1.What is an ISVA?
Independent Sexual Violence Advocates/Advisors (ISVAs) are trained to provide emotional and practical support to survivors of rape, sexual abuse and sexual assault who have reported to the police or are considering reporting to the police.
2. What was your journey like to become an ISVA?
HG: After graduating from University I worked in a Students’ Union providing support to students who were involved in clubs and societies, and during my almost three years working there we saw a huge increase in reports of sexual assault. When I saw that SARSVL were recruiting for an Office Coordinator in 2018 I applied as I was excited to be part of a feminist workplace that centred survivors. I was supported throughout my time in the Office Coordinator role to strengthen my skills and develop my knowledge about sexual violence, including attending the Rape Crisis England and Wales ISVA training. In summer 2020 I successfully applied to the role of the ISVA and moved to that new role.

» **Exercise requirements**
In the ISVA interview text, what role at SARSVL did HG apply for in 2018?

» **Recorded information**
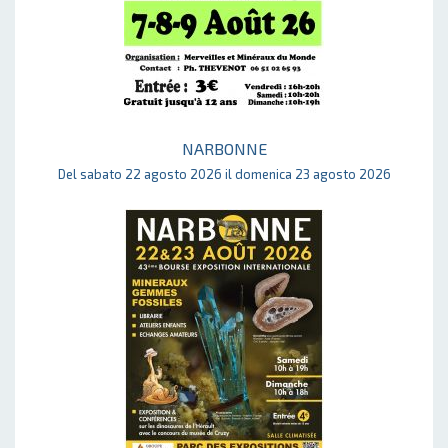
NARBONNE
Del sabato 22 agosto 2026 il domenica 23 agosto 2026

» **Result for this exercise**
Office Coordinator